> _Problem requirements_: Convert every line of the material below into a Markdown table with the columns "Row" and "Line", numbering the rows in order and omitting blank lines.

*** Material provided

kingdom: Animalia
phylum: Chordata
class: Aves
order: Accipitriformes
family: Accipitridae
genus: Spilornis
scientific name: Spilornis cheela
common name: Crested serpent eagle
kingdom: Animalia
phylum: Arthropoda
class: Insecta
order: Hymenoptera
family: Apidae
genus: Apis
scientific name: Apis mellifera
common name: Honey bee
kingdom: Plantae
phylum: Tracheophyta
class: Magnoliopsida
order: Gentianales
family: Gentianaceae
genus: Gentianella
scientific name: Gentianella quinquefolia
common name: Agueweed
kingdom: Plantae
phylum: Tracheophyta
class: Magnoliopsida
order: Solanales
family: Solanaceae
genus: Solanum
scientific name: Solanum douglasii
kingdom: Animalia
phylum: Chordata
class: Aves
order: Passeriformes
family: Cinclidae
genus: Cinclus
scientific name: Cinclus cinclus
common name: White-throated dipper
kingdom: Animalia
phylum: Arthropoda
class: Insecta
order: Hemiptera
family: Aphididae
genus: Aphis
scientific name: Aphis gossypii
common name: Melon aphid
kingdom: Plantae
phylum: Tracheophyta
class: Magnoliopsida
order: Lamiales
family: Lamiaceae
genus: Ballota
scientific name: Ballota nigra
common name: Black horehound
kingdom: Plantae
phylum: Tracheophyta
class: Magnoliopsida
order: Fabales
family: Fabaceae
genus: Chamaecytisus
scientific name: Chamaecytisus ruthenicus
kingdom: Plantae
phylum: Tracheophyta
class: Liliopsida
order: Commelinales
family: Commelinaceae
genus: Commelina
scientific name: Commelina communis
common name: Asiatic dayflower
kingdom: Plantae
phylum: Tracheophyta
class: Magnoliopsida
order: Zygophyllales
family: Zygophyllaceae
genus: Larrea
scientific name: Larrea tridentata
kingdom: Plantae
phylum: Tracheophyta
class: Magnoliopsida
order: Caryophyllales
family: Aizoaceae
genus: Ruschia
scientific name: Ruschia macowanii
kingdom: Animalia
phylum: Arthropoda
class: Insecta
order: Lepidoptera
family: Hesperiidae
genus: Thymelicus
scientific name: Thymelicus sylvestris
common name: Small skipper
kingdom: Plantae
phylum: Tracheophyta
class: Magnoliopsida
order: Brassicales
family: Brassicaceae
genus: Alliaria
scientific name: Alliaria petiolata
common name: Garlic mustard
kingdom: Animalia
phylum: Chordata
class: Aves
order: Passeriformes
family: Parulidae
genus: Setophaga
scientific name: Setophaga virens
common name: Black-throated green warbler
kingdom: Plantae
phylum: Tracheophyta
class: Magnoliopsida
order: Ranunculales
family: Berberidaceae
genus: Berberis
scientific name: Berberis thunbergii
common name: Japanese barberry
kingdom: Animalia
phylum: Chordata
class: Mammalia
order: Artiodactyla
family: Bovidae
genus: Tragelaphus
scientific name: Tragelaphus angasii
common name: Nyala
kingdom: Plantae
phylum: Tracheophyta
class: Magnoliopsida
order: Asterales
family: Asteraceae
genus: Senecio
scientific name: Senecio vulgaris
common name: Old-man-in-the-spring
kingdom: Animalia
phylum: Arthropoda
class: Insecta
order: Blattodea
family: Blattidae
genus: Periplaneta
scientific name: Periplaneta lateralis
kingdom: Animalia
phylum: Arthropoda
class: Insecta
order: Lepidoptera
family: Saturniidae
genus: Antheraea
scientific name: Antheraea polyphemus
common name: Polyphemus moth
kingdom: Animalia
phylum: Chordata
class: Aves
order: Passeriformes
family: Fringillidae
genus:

******

> _Response below_:
| Row | Line |
|---|---|
| 1 | kingdom: Animalia |
| 2 | phylum: Chordata |
| 3 | class: Aves |
| 4 | order: Accipitriformes |
| 5 | family: Accipitridae |
| 6 | genus: Spilornis |
| 7 | scientific name: Spilornis cheela |
| 8 | common name: Crested serpent eagle |
| 9 | kingdom: Animalia |
| 10 | phylum: Arthropoda |
| 11 | class: Insecta |
| 12 | order: Hymenoptera |
| 13 | family: Apidae |
| 14 | genus: Apis |
| 15 | scientific name: Apis mellifera |
| 16 | common name: Honey bee |
| 17 | kingdom: Plantae |
| 18 | phylum: Tracheophyta |
| 19 | class: Magnoliopsida |
| 20 | order: Gentianales |
| 21 | family: Gentianaceae |
| 22 | genus: Gentianella |
| 23 | scientific name: Gentianella quinquefolia |
| 24 | common name: Agueweed |
| 25 | kingdom: Plantae |
| 26 | phylum: Tracheophyta |
| 27 | class: Magnoliopsida |
| 28 | order: Solanales |
| 29 | family: Solanaceae |
| 30 | genus: Solanum |
| 31 | scientific name: Solanum douglasii |
| 32 | kingdom: Animalia |
| 33 | phylum: Chordata |
| 34 | class: Aves |
| 35 | order: Passeriformes |
| 36 | family: Cinclidae |
| 37 | genus: Cinclus |
| 38 | scientific name: Cinclus cinclus |
| 39 | common name: White-throated dipper |
| 40 | kingdom: Animalia |
| 41 | phylum: Arthropoda |
| 42 | class: Insecta |
| 43 | order: Hemiptera |
| 44 | family: Aphididae |
| 45 | genus: Aphis |
| 46 | scientific name: Aphis gossypii |
| 47 | common name: Melon aphid |
| 48 | kingdom: Plantae |
| 49 | phylum: Tracheophyta |
| 50 | class: Magnoliopsida |
| 51 | order: Lamiales |
| 52 | family: Lamiaceae |
| 53 | genus: Ballota |
| 54 | scientific name: Ballota nigra |
| 55 | common name: Black horehound |
| 56 | kingdom: Plantae |
| 57 | phylum: Tracheophyta |
| 58 | class: Magnoliopsida |
| 59 | order: Fabales |
| 60 | family: Fabaceae |
| 61 | genus: Chamaecytisus |
| 62 | scientific name: Chamaecytisus ruthenicus |
| 63 | kingdom: Plantae |
| 64 | phylum: Tracheophyta |
| 65 | class: Liliopsida |
| 66 | order: Commelinales |
| 67 | family: Commelinaceae |
| 68 | genus: Commelina |
| 69 | scientific name: Commelina communis |
| 70 | common name: Asiatic dayflower |
| 71 | kingdom: Plantae |
| 72 | phylum: Tracheophyta |
| 73 | class: Magnoliopsida |
| 74 | order: Zygophyllales |
| 75 | family: Zygophyllaceae |
| 76 | genus: Larrea |
| 77 | scientific name: Larrea tridentata |
| 78 | kingdom: Plantae |
| 79 | phylum: Tracheophyta |
| 80 | class: Magnoliopsida |
| 81 | order: Caryophyllales |
| 82 | family: Aizoaceae |
| 83 | genus: Ruschia |
| 84 | scientific name: Ruschia macowanii |
| 85 | kingdom: Animalia |
| 86 | phylum: Arthropoda |
| 87 | class: Insecta |
| 88 | order: Lepidoptera |
| 89 | family: Hesperiidae |
| 90 | genus: Thymelicus |
| 91 | scientific name: Thymelicus sylvestris |
| 92 | common name: Small skipper |
| 93 | kingdom: Plantae |
| 94 | phylum: Tracheophyta |
| 95 | class: Magnoliopsida |
| 96 | order: Brassicales |
| 97 | family: Brassicaceae |
| 98 | genus: Alliaria |
| 99 | scientific name: Alliaria petiolata |
| 100 | common name: Garlic mustard |
| 101 | kingdom: Animalia |
| 102 | phylum: Chordata |
| 103 | class: Aves |
| 104 | order: Passeriformes |
| 105 | family: Parulidae |
| 106 | genus: Setophaga |
| 107 | scientific name: Setophaga virens |
| 108 | common name: Black-throated green warbler |
| 109 | kingdom: Plantae |
| 110 | phylum: Tracheophyta |
| 111 | class: Magnoliopsida |
| 112 | order: Ranunculales |
| 113 | family: Berberidaceae |
| 114 | genus: Berberis |
| 115 | scientific name: Berberis thunbergii |
| 116 | common name: Japanese barberry |
| 117 | kingdom: Animalia |
| 118 | phylum: Chordata |
| 119 | class: Mammalia |
| 120 | order: Artiodactyla |
| 121 | family: Bovidae |
| 122 | genus: Tragelaphus |
| 123 | scientific name: Tragelaphus angasii |
| 124 | common name: Nyala |
| 125 | kingdom: Plantae |
| 126 | phylum: Tracheophyta |
| 127 | class: Magnoliopsida |
| 128 | order: Asterales |
| 129 | family: Asteraceae |
| 130 | genus: Senecio |
| 131 | scientific name: Senecio vulgaris |
| 132 | common name: Old-man-in-the-spring |
| 133 | kingdom: Animalia |
| 134 | phylum: Arthropoda |
| 135 | class: Insecta |
| 136 | order: Blattodea |
| 137 | family: Blattidae |
| 138 | genus: Periplaneta |
| 139 | scientific name: Periplaneta lateralis |
| 140 | kingdom: Animalia |
| 141 | phylum: Arthropoda |
| 142 | class: Insecta |
| 143 | order: Lepidoptera |
| 144 | family: Saturniidae |
| 145 | genus: Antheraea |
| 146 | scientific name: Antheraea polyphemus |
| 147 | common name: Polyphemus moth |
| 148 | kingdom: Animalia |
| 149 | phylum: Chordata |
| 150 | class: Aves |
| 151 | order: Passeriformes |
| 152 | family: Fringillidae |
| 153 | genus: |